Selon Daoud Tatou, qui a inspiré le personnage interprété par Reda Kateb au cinéma, et les associations venant en aide aux personnes souffrant de troubles autistiques, ces disparitions se multiplient depuis le déconfinement.
Les années passent et le film, hélas, n’a pas pris une ride. Quatre ans après la sortie de « Hors normes », d’Éric Toledano et Olivier Nakache, les bénévoles des associations qui viennent en aide aux autistes continuent, à chaque disparition, d’arpenter les rues une photo à la main, de poster des messages sur les réseaux sociaux ou de multiplier les coups de fil.
Jeudi dernier, Daoud Tatou, qui a inspiré le personnage interprété par Reda Kateb, a retrouvé par hasard un jeune homme dont les proches étaient sans nouvelles depuis cinq jours. Les policiers avaient pris en charge dans une rue d’Orly (Val-de-Marne) cet autiste prostré et à moitié nu. Impossible de déterminer son identité. Le jeune homme, présentant des troubles sévères, n’était pas en mesure de communiquer.
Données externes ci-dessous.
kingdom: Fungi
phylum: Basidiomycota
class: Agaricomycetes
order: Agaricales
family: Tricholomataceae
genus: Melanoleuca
En désespoir de cause, il avait été hospitalisé au Kremlin-Bicêtre (Val-de-Marne).
« Il a enfourché sa moto et s’est rendu sur place »
Il a fallu la visite impromptue du héros de « Hors normes » pour qu’on fasse le lien avec un signalement effectué au commissariat de Drancy (Seine-Saint-Denis) cinq jours plus tôt. « Je n’étais pas venu pour lui, confie Daoud Tatou. Nous recherchions Mohamed, un autiste de 15 ans vivant à Montreuil (Seine-Saint-Denis). L’adolescent, qui s’était déjà perdu, avait disparu alors qu’il se promenait à vélo. »
« Comme toujours, nous nous étions réparti les rôles entre bénévoles, précise Lynda Fekiri, présidente de l’association All Inclusive. On a passé des coups de fil aux hôpitaux et c’est à Bicêtre qu’on nous a dit qu’un jeune correspondait au profil que nous décrivions. Daoud était le plus près, alors il a enfourché sa moto et s’est rendu sur place. »
Six disparitions environ chaque mois, selon Daoud Tatou
Quant à Mohamed, il a finalement été retrouvé, lui aussi, sain et sauf. Grâce aux réseaux sociaux, des jeunes l’ont repéré vers République, à Paris, et ont pu alerter à temps ses proches. Un dénouement heureux mais le sentiment, pour certains bénévoles, que l’histoire se répète.
« Jusqu’à présent, on a de la chance mais ce n’est pas normal que la coordination ne soit pas meilleure entre les différents services de l’État, dénonce Élise Collot, présidente de l’association Entrez dans ma bulle. Mohamed est resté cinq jours, sédaté, à l’hôpital alors qu’un signalement avait été fait au commissariat dès le début ».
« Quand nous appelons l’AP-HP pour leur demander s’ils ont hospitalisé un adolescent que nous recherchons, ils nous disent qu’ils ne peuvent répondre qu’à la police », met également à l’index Lynda Fekiri.
La colère monte d’autant plus que les disparitions d’autistes se multiplient depuis quelques mois, en particulier en Île-de-France. « Douze depuis novembre dernier », estime Lynda Fekiri. « Il y a en a eu beaucoup plus que cela, rectifie Daoud Tatou. Chaque mois, nous avons environ six cas. Il y a en majorité les jeunes qui sont partis de leur domicile. Ceux-là ne sont pas suivis dans des structures, faute de place. Et puis il y a ceux qui ont échappé à la vigilance des institutions. » Comment expliquer cette « grosse augmentation » ? « Sans doute un effet déconfinement », avancent les différents bénévoles.
La puce GPS toujours à l’étude
Nous avons, en vain, sollicité le secrétariat d’État chargé des personnes handicapées pour évoquer la coordination entre les différents services de l’État. De son côté, Daoud Tatou préfère « voir le verre à moitié plein ». « L’État fait beaucoup de choses. Il y a maintenant des commissariats, comme celui du XIXe, avec lesquels nous travaillons bien. Mais il est évident qu’on manque de moyens. »
Après le meurtre de Kelyan, un adolescent autiste du XIXe en juillet dernier à Paris, plusieurs mesures réclamées par les associations depuis des années ont été prises. « Il ne faut plus attendre 72 heures avant que la disparition d’un autiste ne soit jugée inquiétante, se réjouit Daoud Tatou. Il y a six mois environ, l’uniformisation de la fiche signalétique de disparition a également été adoptée. »
Reste le projet de la puce GPS, qui serait fixée aux sous-vêtements de l’enfant autiste. « Pour les familles qui le veulent », insiste le responsable associatif. Un financement est toujours à l’étude.